TEKERRÜR
Geçmişten adam hisse kaparmış… ne masal şey.
Beş bin senelik kıssa yarım hisse mi verdi
Tarihi tekerrür diye tarif ediyorlar
Hiç ibret alınsaydı tekerrür mü ederdi?
diyor Mehmet Akif kendisine tarih tekerrür eder mi diye soranlara….
Real Madrid maçı akabinde konuşulanlar, Gaziantep deplasmanına çıkan kadro ve sahaya yayılan dizilişe bakınca bir anda gözümün önüne 28 Kasım 2003 günü Atatürk Olimpiyat Stadı’nda Malatyaspor karşısına çıkan Galatasaray geldi.
Bir hafta önce Denizli deplasmanında alınan son dakika mağlubiyeti, Şampiyonlar Ligi’nde Sociedad, Olympiakos ve Juventus’un olduğu, kâğıt üzerinde, zayıf olarak addedilen bir grupta yaşananların bir önceki CL sezonunda Lokomotif Moskova galibiyeti ile başlayıp sükutu hayalle biten bir turnuva performansının üzerine tuz biber ekmesi vesaire vesaire…
Hoca o zaman da bazı oyunculara mesajı göndermiş ve Malatya maçına Bülent Korkmaz, Frank De Boer, Hakan Ünsal, Batista, Hasan Şaş’ı kadroya almayarak başlamıştı. Tamas, Bratu ve Petre’den oluşan Rumen triosundan medet umarak ve Orhan Ak, Berkant Göktan takviyesi ile sahaya çıkan takım hiç de fena olmayan bir oyunla 2-0 öne geçmiş ama üstünlüğünü koruyamayarak Celalettin’in şık golü ile maçtan 2-2’lik skor ile ayrılmıştı.
O gün Liverpool’da bir yüksek lisans öğrencisi olarak maçı Türk kahvesinde diğer öğrenci arkadaşlarla izleyen bendeniz, maç bitiminde bu skorun Hoca’nın değişim hamlesini daha başlamadan bitirecek bir durum olduğunu söylerken en büyük argümanım bu tip değişim hamlelerinin ilk maçta gerekli skoru almasının elzem olduğunu düşünüyor olmamdı. Oyun ne olursa olsun skoru almak değişimi yapanların elini güçlendirecek en önemli araçtı ama alınamamıştı.
Hem Hoca’nın elini güçlendirecek hem kesilen oyuncuların perde arkasındaki gündemlerini engelleyecek hem de taraftara umut verecek en önemli araç olan galibiyet elde edilememiş ve tünelin ucundan karşıdan gelen trenin ışıkları görünmeye başlamıştı.
Hocanın ikinci dönemini nihayete erdiren, bir hafta sonra Dortmund’da Juventus’u yenmiş bile olsa, ateşin fitilini yakan o maç olmuştu.
Üzerinden 15 sene geçmiş bile olsa ne zaman böyle değişim hamleleri görsem aklıma hep o Malatya maçı gelir ve hafif bir ürperirim.
İşte bu şekilde takip ettim 2-0 olan skorun ardından bu karşılaşmayı. Tekerrür olabilir miydi acaba?
Hoca’nın hamlelerini ve saha içi dizilişini bir değişimin göstergesi olarak kabul ediyorum.
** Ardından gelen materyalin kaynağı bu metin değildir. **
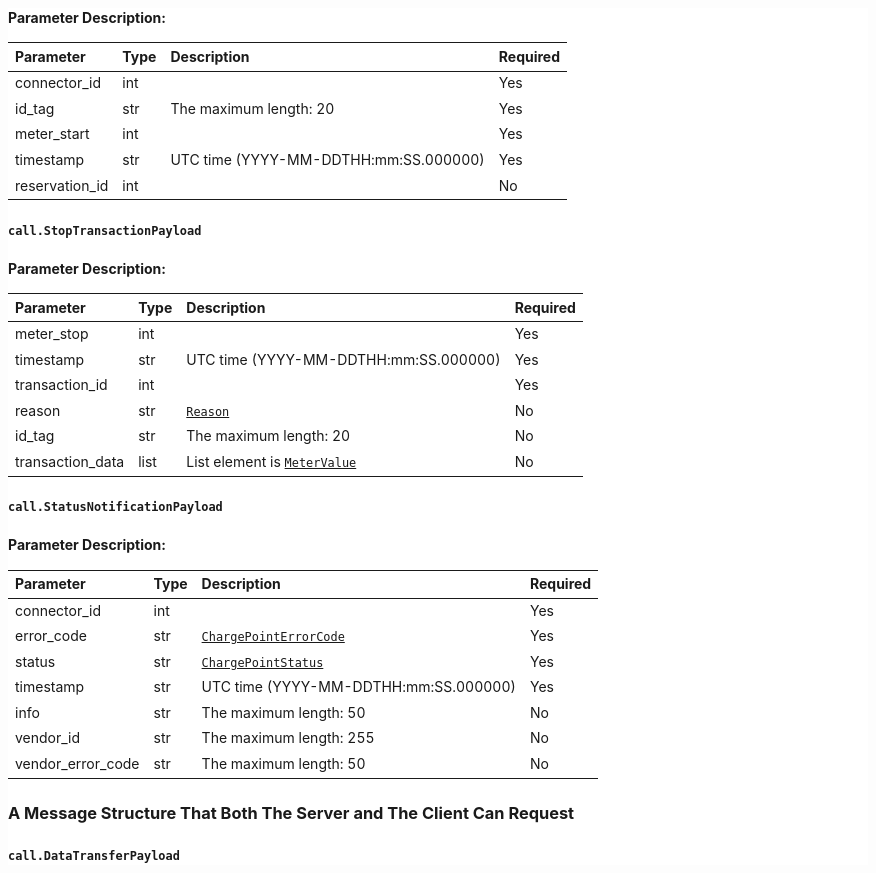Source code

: **Parameter Description:**

|Parameter|Type|Description|Required|
|:---|:---|:---|:---|
|connector_id|int||Yes|
|id_tag|str|The maximum length: 20|Yes|
|meter_start|int||Yes|
|timestamp|str|UTC time (YYYY-MM-DDTHH:mm:SS.000000)|Yes|
|reservation_id|int||No|

#### `call.StopTransactionPayload`

**Parameter Description:**

|Parameter|Type|Description|Required|
|:---|:---|:---|:---|
|meter_stop|int||Yes|
|timestamp|str|UTC time (YYYY-MM-DDTHH:mm:SS.000000)|Yes|
|transaction_id|int||Yes|
|reason|str|[`Reason`](#enums-reason "Reason Enumeration Value")|No|
|id_tag|str|The maximum length: 20|No|
|transaction_data|list|List element is [`MeterValue`](#datatypes-metervalue "MeterValue Structured Data")|No|

#### `call.StatusNotificationPayload`

**Parameter Description:**

|Parameter|Type|Description|Required|
|:---|:---|:---|:---|
|connector_id|int||Yes|
|error_code|str|[`ChargePointErrorCode`](#enums-chargepointerrorcode "ChargePointErrorCode Enumeration Value")|Yes|
|status|str|[`ChargePointStatus`](#enums-chargepointstatus "ChargePointStatus Enumeration Value")|Yes|
|timestamp|str|UTC time (YYYY-MM-DDTHH:mm:SS.000000)|Yes|
|info|str|The maximum length: 50|No|
|vendor_id|str|The maximum length: 255|No|
|vendor_error_code|str|The maximum length: 50|No|

### A Message Structure That Both The Server and The Client Can Request

#### `call.DataTransferPayload`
Orta sahayı kalabalık tutmak, kanatları 2 bek+ 1 iç oyuncu ile savunmak, defansta derinlik sağlamak ve hücumu kanatlara yığmak göze hoş gelen oynamalar ve umarım devamı gelir. Alınan galibiyet Hoca’nın elini güçlendirdi ve hamle için zaman verdi. Ama bunların yanında takım, kilometresini artırmaz ve hücumda diyagonal yön değiştirmelerde belirli bir hıza ulaşamaz ise hala sıkıntı yaşaması olasılık dahilindedir.
Burada tarihin tekerrür etmemesi için gereken ise yeterli derslerin alınıp alınmadığıdır. Taraftar, oyuncu, teknik ekip ve yönetimin birlik olup bu metamorfuzumsu hamleye destek olması gerekir. Skor elzem desek de bazen skorların da alınamayacağı ama asıl olanın değişimin kaçınılmaz olduğu gerçeğinin kabul edilmesi gerekliliğidir.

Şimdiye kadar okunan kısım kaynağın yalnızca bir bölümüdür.